* EXERCISE INSTRUCTIONS
Here is a set of records. Copy them all exactly.

* ENTRIES SHOWN
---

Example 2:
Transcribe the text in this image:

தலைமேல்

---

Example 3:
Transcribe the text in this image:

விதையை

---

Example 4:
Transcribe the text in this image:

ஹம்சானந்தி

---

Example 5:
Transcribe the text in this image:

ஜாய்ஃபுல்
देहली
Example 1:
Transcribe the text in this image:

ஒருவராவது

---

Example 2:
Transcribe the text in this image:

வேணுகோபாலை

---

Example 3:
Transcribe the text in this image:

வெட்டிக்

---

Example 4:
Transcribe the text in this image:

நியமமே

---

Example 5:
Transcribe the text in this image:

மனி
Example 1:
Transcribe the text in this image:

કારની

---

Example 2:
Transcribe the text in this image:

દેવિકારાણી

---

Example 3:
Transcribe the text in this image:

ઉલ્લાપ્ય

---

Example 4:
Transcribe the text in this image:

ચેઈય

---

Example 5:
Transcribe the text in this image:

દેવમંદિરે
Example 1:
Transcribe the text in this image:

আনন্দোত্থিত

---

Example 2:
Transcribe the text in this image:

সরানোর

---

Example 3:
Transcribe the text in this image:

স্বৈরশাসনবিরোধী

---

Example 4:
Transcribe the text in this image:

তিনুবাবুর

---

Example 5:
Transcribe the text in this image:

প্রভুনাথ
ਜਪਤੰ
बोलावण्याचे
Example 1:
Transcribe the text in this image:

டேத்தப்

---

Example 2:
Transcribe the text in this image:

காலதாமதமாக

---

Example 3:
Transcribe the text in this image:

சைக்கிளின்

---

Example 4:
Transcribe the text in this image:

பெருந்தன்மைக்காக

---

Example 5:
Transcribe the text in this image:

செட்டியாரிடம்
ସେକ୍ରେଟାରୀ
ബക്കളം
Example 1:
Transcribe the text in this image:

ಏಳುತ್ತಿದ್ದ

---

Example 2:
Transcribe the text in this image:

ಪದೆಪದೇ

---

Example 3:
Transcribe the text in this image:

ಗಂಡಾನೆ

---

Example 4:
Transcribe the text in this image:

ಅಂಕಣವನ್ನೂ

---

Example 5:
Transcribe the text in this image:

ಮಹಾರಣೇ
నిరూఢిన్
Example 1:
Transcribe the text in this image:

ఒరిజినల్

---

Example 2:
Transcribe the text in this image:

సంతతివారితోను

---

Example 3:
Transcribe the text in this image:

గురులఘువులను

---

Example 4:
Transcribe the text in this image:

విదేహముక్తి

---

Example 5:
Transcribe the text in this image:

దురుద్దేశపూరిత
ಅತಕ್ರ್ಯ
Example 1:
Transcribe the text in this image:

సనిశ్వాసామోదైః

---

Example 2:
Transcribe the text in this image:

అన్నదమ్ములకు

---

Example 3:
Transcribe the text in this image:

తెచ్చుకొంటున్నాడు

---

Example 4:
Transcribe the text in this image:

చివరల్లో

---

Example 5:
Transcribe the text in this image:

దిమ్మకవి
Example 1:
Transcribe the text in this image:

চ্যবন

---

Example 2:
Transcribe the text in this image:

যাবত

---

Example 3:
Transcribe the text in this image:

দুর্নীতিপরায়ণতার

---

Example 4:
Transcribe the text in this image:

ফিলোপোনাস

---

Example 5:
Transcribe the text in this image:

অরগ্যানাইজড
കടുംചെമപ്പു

* EXPECTED ANSWER
---

Example 2:
Transcribe the text in this image:

தலைமேல்

---

Example 3:
Transcribe the text in this image:

விதையை

---

Example 4:
Transcribe the text in this image:

ஹம்சானந்தி

---

Example 5:
Transcribe the text in this image:

ஜாய்ஃபுல்
देहली
Example 1:
Transcribe the text in this image:

ஒருவராவது

---

Example 2:
Transcribe the text in this image:

வேணுகோபாலை

---

Example 3:
Transcribe the text in this image:

வெட்டிக்

---

Example 4:
Transcribe the text in this image:

நியமமே

---

Example 5:
Transcribe the text in this image:

மனி
Example 1:
Transcribe the text in this image:

કારની

---

Example 2:
Transcribe the text in this image:

દેવિકારાણી

---

Example 3:
Transcribe the text in this image:

ઉલ્લાપ્ય

---

Example 4:
Transcribe the text in this image:

ચેઈય

---

Example 5:
Transcribe the text in this image:

દેવમંદિરે
Example 1:
Transcribe the text in this image:

আনন্দোত্থিত

---

Example 2:
Transcribe the text in this image:

সরানোর

---

Example 3:
Transcribe the text in this image:

স্বৈরশাসনবিরোধী

---

Example 4:
Transcribe the text in this image:

তিনুবাবুর

---

Example 5:
Transcribe the text in this image:

প্রভুনাথ
ਜਪਤੰ
बोलावण्याचे
Example 1:
Transcribe the text in this image:

டேத்தப்

---

Example 2:
Transcribe the text in this image:

காலதாமதமாக

---

Example 3:
Transcribe the text in this image:

சைக்கிளின்

---

Example 4:
Transcribe the text in this image:

பெருந்தன்மைக்காக

---

Example 5:
Transcribe the text in this image:

செட்டியாரிடம்
ସେକ୍ରେଟାରୀ
ബക്കളം
Example 1:
Transcribe the text in this image:

ಏಳುತ್ತಿದ್ದ

---

Example 2:
Transcribe the text in this image:

ಪದೆಪದೇ

---

Example 3:
Transcribe the text in this image:

ಗಂಡಾನೆ

---

Example 4:
Transcribe the text in this image:

ಅಂಕಣವನ್ನೂ

---

Example 5:
Transcribe the text in this image:

ಮಹಾರಣೇ
నిరూఢిన్
Example 1:
Transcribe the text in this image:

ఒరిజినల్

---

Example 2:
Transcribe the text in this image:

సంతతివారితోను

---

Example 3:
Transcribe the text in this image:

గురులఘువులను

---

Example 4:
Transcribe the text in this image:

విదేహముక్తి

---

Example 5:
Transcribe the text in this image:

దురుద్దేశపూరిత
ಅತಕ್ರ್ಯ
Example 1:
Transcribe the text in this image:

సనిశ్వాసామోదైః

---

Example 2:
Transcribe the text in this image:

అన్నదమ్ములకు

---

Example 3:
Transcribe the text in this image:

తెచ్చుకొంటున్నాడు

---

Example 4:
Transcribe the text in this image:

చివరల్లో

---

Example 5:
Transcribe the text in this image:

దిమ్మకవి
Example 1:
Transcribe the text in this image:

চ্যবন

---

Example 2:
Transcribe the text in this image:

যাবত

---

Example 3:
Transcribe the text in this image:

দুর্নীতিপরায়ণতার

---

Example 4:
Transcribe the text in this image:

ফিলোপোনাস

---

Example 5:
Transcribe the text in this image:

অরগ্যানাইজড
കടുംചെമപ്പു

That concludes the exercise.